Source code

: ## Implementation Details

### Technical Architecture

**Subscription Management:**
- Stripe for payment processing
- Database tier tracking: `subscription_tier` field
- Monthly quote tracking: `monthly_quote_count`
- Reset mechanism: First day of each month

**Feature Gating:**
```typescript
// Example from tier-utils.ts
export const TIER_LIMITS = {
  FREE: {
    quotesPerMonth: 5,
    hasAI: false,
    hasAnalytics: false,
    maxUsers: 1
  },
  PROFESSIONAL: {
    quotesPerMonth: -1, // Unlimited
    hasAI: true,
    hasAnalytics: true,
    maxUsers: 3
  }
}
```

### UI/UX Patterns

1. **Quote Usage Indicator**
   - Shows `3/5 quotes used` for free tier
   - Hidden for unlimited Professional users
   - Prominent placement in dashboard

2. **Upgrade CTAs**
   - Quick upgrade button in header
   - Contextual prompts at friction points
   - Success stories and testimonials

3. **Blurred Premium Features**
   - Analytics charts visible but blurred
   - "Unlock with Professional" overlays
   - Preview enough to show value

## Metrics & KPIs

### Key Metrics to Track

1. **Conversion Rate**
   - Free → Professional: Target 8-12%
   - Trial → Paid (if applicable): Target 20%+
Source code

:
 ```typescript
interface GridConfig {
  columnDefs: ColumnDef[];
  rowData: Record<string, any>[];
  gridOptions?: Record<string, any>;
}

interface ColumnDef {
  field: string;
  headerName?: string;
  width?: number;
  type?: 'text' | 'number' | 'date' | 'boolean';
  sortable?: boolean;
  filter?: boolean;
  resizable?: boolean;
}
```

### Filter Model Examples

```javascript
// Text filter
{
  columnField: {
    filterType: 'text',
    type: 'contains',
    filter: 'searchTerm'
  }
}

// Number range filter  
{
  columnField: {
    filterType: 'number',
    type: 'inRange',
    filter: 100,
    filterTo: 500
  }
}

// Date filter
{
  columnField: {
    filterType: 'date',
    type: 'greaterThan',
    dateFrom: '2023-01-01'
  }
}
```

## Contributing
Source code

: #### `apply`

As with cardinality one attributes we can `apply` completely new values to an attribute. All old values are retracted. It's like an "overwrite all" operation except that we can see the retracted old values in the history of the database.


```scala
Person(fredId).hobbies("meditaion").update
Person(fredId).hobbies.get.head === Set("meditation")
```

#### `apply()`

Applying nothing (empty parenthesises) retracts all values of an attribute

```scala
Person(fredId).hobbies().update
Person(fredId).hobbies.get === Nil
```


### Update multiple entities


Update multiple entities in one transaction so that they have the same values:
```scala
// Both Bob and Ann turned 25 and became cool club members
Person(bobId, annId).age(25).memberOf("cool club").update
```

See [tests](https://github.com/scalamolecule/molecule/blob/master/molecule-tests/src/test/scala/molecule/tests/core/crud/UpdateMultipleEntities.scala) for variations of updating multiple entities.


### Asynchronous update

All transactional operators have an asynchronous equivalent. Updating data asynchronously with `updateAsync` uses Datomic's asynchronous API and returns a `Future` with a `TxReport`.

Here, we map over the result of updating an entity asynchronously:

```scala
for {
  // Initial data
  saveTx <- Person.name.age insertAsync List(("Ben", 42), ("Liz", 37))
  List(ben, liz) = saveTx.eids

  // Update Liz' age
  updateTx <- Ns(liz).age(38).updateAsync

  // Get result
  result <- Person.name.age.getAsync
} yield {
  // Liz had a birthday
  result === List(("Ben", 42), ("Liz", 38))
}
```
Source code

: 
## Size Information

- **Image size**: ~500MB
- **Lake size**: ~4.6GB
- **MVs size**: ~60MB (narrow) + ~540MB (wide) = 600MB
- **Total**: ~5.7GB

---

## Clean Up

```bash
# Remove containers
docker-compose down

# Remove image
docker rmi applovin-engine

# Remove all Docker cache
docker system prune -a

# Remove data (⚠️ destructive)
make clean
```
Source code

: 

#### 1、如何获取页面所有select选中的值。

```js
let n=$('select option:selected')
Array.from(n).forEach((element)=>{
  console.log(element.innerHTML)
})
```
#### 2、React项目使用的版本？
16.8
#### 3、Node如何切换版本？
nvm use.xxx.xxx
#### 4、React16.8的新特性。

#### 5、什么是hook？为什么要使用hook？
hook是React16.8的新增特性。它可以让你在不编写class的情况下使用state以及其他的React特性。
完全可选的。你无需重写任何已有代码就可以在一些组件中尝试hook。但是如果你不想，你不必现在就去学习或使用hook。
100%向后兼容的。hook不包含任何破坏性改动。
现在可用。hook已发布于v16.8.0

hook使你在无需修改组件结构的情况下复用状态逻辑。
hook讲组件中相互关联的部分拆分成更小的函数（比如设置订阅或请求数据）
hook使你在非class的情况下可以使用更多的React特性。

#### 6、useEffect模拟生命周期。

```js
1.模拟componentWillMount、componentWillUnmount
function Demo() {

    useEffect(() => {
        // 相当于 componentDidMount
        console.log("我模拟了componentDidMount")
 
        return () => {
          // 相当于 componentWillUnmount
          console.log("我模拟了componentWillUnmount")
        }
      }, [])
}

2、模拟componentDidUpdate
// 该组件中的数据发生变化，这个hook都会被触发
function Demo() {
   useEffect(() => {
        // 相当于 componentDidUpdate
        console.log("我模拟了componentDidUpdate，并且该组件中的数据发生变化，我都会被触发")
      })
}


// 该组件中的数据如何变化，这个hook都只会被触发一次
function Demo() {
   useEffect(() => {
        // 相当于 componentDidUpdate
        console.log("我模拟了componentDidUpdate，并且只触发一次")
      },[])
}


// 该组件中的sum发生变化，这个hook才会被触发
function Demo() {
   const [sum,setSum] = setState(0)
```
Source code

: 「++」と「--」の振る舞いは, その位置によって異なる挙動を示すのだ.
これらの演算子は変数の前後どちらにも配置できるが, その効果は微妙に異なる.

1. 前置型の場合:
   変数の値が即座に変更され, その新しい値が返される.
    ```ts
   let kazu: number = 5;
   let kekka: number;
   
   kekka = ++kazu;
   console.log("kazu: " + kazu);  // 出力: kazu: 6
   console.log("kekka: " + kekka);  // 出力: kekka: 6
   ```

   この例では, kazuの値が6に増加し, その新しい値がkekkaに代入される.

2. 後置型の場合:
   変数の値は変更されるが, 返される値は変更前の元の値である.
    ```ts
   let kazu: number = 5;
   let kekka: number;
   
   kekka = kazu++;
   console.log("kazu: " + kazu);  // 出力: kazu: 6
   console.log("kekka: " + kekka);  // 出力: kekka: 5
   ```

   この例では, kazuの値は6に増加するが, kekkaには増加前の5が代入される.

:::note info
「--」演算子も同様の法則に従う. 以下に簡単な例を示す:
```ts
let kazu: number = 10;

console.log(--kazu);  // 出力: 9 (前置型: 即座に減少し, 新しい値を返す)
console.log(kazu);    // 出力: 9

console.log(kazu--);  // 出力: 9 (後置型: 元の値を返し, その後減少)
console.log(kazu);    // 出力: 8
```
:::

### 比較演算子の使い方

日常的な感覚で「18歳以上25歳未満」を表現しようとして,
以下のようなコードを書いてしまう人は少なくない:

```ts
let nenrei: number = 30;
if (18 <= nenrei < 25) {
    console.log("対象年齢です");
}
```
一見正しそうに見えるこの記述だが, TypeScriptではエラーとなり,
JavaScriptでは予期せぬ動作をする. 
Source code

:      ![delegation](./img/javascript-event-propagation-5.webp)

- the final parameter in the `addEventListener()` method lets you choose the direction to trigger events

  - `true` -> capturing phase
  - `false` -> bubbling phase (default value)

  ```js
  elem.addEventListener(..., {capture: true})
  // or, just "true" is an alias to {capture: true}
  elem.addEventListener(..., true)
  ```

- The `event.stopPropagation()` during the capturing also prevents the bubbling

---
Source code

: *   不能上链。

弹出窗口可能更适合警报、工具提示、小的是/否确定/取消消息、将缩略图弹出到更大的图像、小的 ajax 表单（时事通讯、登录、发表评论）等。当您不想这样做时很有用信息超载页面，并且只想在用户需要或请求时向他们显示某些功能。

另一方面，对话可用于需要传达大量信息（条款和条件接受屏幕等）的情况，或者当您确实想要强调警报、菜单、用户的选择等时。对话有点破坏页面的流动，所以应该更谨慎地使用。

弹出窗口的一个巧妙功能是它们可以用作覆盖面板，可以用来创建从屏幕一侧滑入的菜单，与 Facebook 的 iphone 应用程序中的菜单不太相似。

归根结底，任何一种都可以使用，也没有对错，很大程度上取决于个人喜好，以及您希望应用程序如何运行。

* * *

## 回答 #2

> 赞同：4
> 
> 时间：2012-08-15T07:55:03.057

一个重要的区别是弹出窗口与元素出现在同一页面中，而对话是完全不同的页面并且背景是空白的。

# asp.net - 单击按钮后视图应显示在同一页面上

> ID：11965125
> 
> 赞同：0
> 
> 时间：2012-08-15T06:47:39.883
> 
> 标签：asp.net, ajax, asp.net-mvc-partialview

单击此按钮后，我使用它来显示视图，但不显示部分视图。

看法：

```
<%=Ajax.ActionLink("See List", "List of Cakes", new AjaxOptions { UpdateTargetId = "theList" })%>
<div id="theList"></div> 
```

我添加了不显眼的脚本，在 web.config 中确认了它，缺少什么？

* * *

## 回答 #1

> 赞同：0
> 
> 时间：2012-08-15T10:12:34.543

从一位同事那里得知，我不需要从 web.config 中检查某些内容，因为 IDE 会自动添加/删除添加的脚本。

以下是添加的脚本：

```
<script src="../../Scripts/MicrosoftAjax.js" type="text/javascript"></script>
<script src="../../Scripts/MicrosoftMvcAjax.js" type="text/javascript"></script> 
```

==========

Search the data for the string "Scripts" and copy every line where it appears.

▶ [Answer box]
<script src="../../Scripts/MicrosoftAjax.js" type="text/javascript"></script>
<script src="../../Scripts/MicrosoftMvcAjax.js" type="text/javascript"></script> 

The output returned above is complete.